From: Florian Obser <florian@openbsd.org>
Subject: replace bridge(4) with veb(4) in faq16
To: Solène Rapenne <solene@openbsd.org>
Cc: tech <tech@openbsd.org>
Date: Thu, 11 Jul 2024 15:18:51 +0200

Hi,

I understand bridge(4) can do weird things with network traffic. For
example, I couldn't get dhcpd(8) to work with the "Option 3" setup from
the faq.

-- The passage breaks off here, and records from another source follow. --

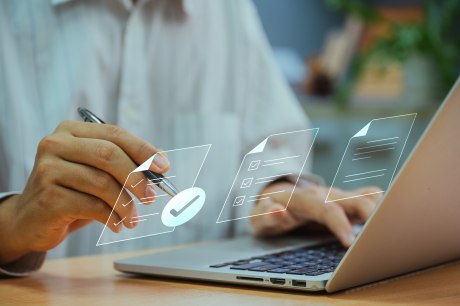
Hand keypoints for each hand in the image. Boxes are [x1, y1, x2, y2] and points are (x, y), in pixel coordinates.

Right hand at [0, 121, 168, 263]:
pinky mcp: (48, 197)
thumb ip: (122, 162)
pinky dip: (111, 217)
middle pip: (109, 155)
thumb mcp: (95, 172)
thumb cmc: (71, 192)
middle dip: (137, 177)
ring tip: (133, 218)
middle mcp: (56, 144)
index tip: (164, 166)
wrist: (29, 219)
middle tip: (152, 197)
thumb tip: (161, 163)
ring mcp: (48, 169)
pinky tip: (117, 225)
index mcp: (71, 131)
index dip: (143, 150)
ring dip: (126, 204)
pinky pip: (92, 206)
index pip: (115, 134)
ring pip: (102, 183)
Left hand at [251, 182, 381, 246]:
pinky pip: (369, 195)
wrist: (273, 199)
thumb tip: (278, 211)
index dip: (340, 224)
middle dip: (371, 215)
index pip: (326, 209)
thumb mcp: (258, 218)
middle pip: (354, 198)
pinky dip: (382, 204)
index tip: (350, 244)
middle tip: (382, 237)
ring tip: (393, 229)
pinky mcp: (345, 199)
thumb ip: (266, 216)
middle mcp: (324, 194)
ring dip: (381, 209)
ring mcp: (337, 195)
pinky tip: (389, 219)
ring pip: (366, 195)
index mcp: (304, 198)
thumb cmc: (267, 212)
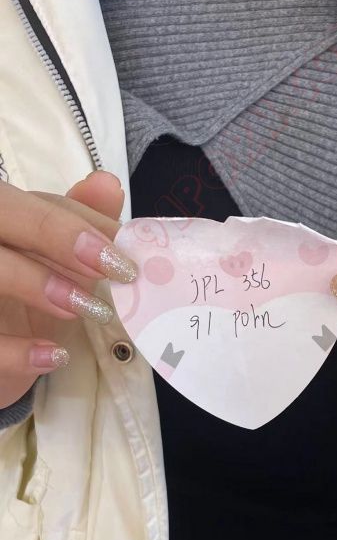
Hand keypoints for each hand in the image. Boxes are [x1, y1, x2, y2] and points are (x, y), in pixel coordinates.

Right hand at [0, 172, 135, 410]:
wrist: (4, 349)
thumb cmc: (29, 292)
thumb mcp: (55, 258)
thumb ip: (80, 221)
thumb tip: (108, 184)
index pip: (26, 201)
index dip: (74, 220)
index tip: (122, 248)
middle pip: (0, 216)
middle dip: (55, 235)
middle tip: (111, 267)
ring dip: (37, 284)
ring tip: (89, 308)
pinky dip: (18, 351)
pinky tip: (56, 355)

On the other hand, after switching everything to veb/vport
dhcpd(8) just works™. Since we don't need anything fancy for the simple
vmm networking of "Option 3" in the faq I think it's best to point
people at veb(4) instead of bridge(4).

OK?

Index: faq16.html
===================================================================
RCS file: /cvs.d/reposync/www/faq/faq16.html,v
diff -u -p -r1.24 faq16.html
--- faq16.html	3 Apr 2024 19:59:04 -0000	1.24
+++ faq16.html	11 Jul 2024 13:10:10 -0000
@@ -229,25 +229,31 @@ Reload the pf ruleset and the VM(s) can 
 
 Sometimes you may want additional control over the virtual network for your
 VMs, such as being able to put certain ones on their own virtual switch.
-This can be done using a <a href="https://man.openbsd.org/bridge">bridge(4)</a>
-and a <a href="https://man.openbsd.org/vether">vether(4)</a> interface.
+This can be done using a <a href="https://man.openbsd.org/veb">veb(4)</a>
+and a <a href="https://man.openbsd.org/vport">vport(4)</a> interface.
 
 <p>
-Create a <code>vether0</code> interface that will have a private IPv4 address
+Create a <code>vport0</code> interface that will have a private IPv4 address
 as defined above.
 In this example, we'll use the <code>10.0.0.0/8</code> subnet.
 
 <pre class="cmdbox">
-# <b>echo 'inet 10.0.0.1 255.255.255.0' > /etc/hostname.vether0</b>
-# <b>sh /etc/netstart vether0</b>
+# <b>cat &lt;&lt;END > /etc/hostname.vport0
+inet 10.0.0.1 255.255.255.0
+up
+END</b>
+# <b>sh /etc/netstart vport0</b>
 </pre>
 
-Create the <code>bridge0</code> interface with the <code>vether0</code>
-interface as a bridge port:
+Create the <code>veb0</code> interface with the <code>vport0</code>
+interface as a child interface:
 
 <pre class="cmdbox">
-# <b>echo 'add vether0' > /etc/hostname.bridge0</b>
-# <b>sh /etc/netstart bridge0</b>
+# <b>cat &lt;&lt;END > /etc/hostname.veb0
+add vport0
+up
+END</b>
+# <b>sh /etc/netstart veb0</b>
 </pre>
 
 Ensure that NAT is set up properly if the guests on the virtual network
@@ -255,7 +261,7 @@ need access beyond the physical machine.
 An adjusted NAT line in <code>/etc/pf.conf</code> might look like this:
 
 <pre class="cmdbox">
-match out on egress from vether0:network to any nat-to (egress)
+match out on egress from vport0:network to any nat-to (egress)
 </pre>
 
 The following lines in <a href="https://man.openbsd.org/vm.conf">vm.conf(5)</a>
@@ -263,7 +269,7 @@ can be used to ensure that a virtual swi
 
 <pre class="cmdbox">
 switch "my_switch" {
-    interface bridge0
+    interface veb0
 }
 
 vm "my_vm" {

-- 
In my defence, I have been left unsupervised.